▶ Problem to solve
Reproduce each of the following entries verbatim, keeping every character, line break and number unchanged.
>>>
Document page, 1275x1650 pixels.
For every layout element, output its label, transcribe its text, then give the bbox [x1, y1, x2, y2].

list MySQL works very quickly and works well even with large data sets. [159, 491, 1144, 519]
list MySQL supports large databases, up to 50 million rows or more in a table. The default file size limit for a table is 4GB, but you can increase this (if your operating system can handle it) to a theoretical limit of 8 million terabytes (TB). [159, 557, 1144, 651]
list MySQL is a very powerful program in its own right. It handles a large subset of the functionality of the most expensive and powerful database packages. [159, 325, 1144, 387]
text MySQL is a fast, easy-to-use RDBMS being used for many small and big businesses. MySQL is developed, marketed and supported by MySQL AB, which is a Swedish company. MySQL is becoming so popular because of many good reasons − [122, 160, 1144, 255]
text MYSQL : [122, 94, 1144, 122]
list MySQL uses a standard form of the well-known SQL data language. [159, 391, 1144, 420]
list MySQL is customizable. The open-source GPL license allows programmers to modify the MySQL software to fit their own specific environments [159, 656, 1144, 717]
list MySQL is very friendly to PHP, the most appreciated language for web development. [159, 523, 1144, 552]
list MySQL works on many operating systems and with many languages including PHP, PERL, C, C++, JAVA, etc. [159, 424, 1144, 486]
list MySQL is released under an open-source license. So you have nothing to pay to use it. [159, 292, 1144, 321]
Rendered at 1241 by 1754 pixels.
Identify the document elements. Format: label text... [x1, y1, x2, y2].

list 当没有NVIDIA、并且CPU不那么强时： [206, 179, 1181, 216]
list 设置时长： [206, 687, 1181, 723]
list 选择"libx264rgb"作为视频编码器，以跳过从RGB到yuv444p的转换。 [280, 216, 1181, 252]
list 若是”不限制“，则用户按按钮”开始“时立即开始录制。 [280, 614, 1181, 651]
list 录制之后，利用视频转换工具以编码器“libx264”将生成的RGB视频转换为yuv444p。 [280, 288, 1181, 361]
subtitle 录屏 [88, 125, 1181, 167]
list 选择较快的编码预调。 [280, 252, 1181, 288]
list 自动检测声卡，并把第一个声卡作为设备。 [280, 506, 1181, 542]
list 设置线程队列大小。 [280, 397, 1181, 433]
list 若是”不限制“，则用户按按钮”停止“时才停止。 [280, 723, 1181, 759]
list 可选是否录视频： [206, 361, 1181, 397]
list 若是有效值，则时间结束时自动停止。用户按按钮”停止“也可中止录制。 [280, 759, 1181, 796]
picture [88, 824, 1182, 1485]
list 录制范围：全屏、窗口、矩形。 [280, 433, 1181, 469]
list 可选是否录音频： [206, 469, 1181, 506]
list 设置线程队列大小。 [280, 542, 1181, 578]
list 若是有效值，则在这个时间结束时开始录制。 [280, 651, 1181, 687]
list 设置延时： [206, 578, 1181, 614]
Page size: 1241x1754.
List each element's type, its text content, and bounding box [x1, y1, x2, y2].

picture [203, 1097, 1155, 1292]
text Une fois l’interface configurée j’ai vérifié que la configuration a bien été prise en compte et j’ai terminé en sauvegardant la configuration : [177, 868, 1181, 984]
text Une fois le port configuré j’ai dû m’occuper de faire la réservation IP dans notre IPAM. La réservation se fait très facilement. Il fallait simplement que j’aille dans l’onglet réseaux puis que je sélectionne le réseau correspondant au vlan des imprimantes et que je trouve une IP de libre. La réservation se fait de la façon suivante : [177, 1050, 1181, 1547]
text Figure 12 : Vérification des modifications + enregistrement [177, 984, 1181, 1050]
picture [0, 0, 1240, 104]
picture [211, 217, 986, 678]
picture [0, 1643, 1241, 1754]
<<<
▶ Reply
Document page, 1275x1650 pixels.
For every layout element, output its label, transcribe its text, then give the bbox [x1, y1, x2, y2].

list MySQL works very quickly and works well even with large data sets. [159, 491, 1144, 519]
list MySQL supports large databases, up to 50 million rows or more in a table. The default file size limit for a table is 4GB, but you can increase this (if your operating system can handle it) to a theoretical limit of 8 million terabytes (TB). [159, 557, 1144, 651]
list MySQL is a very powerful program in its own right. It handles a large subset of the functionality of the most expensive and powerful database packages. [159, 325, 1144, 387]
text MySQL is a fast, easy-to-use RDBMS being used for many small and big businesses. MySQL is developed, marketed and supported by MySQL AB, which is a Swedish company. MySQL is becoming so popular because of many good reasons − [122, 160, 1144, 255]
text MYSQL : [122, 94, 1144, 122]
list MySQL uses a standard form of the well-known SQL data language. [159, 391, 1144, 420]
list MySQL is customizable. The open-source GPL license allows programmers to modify the MySQL software to fit their own specific environments [159, 656, 1144, 717]
list MySQL is very friendly to PHP, the most appreciated language for web development. [159, 523, 1144, 552]
list MySQL works on many operating systems and with many languages including PHP, PERL, C, C++, JAVA, etc. [159, 424, 1144, 486]
list MySQL is released under an open-source license. So you have nothing to pay to use it. [159, 292, 1144, 321]
Rendered at 1241 by 1754 pixels.
Identify the document elements. Format: label text... [x1, y1, x2, y2].

list 当没有NVIDIA、并且CPU不那么强时： [206, 179, 1181, 216]
list 设置时长： [206, 687, 1181, 723]
list 选择"libx264rgb"作为视频编码器，以跳过从RGB到yuv444p的转换。 [280, 216, 1181, 252]
list 若是”不限制“，则用户按按钮”开始“时立即开始录制。 [280, 614, 1181, 651]
list 录制之后，利用视频转换工具以编码器“libx264”将生成的RGB视频转换为yuv444p。 [280, 288, 1181, 361]
subtitle 录屏 [88, 125, 1181, 167]
list 选择较快的编码预调。 [280, 252, 1181, 288]
list 自动检测声卡，并把第一个声卡作为设备。 [280, 506, 1181, 542]
list 设置线程队列大小。 [280, 397, 1181, 433]
list 若是”不限制“，则用户按按钮”停止“时才停止。 [280, 723, 1181, 759]
list 可选是否录视频： [206, 361, 1181, 397]
list 若是有效值，则时间结束时自动停止。用户按按钮”停止“也可中止录制。 [280, 759, 1181, 796]
picture [88, 824, 1182, 1485]
list 录制范围：全屏、窗口、矩形。 [280, 433, 1181, 469]
list 可选是否录音频： [206, 469, 1181, 506]
list 设置线程队列大小。 [280, 542, 1181, 578]
list 若是有效值，则在这个时间结束时开始录制。 [280, 651, 1181, 687]
list 设置延时： [206, 578, 1181, 614]
Page size: 1241x1754.
List each element's type, its text content, and bounding box [x1, y1, x2, y2].

picture [203, 1097, 1155, 1292]
text Une fois l’interface configurée j’ai vérifié que la configuration a bien été prise en compte et j’ai terminé en sauvegardant la configuration : [177, 868, 1181, 984]
text Une fois le port configuré j’ai dû m’occuper de faire la réservation IP dans notre IPAM. La réservation se fait très facilement. Il fallait simplement que j’aille dans l’onglet réseaux puis que je sélectionne le réseau correspondant au vlan des imprimantes et que je trouve une IP de libre. La réservation se fait de la façon suivante : [177, 1050, 1181, 1547]
text Figure 12 : Vérification des modifications + enregistrement [177, 984, 1181, 1050]
picture [0, 0, 1240, 104]
picture [211, 217, 986, 678]
picture [0, 1643, 1241, 1754]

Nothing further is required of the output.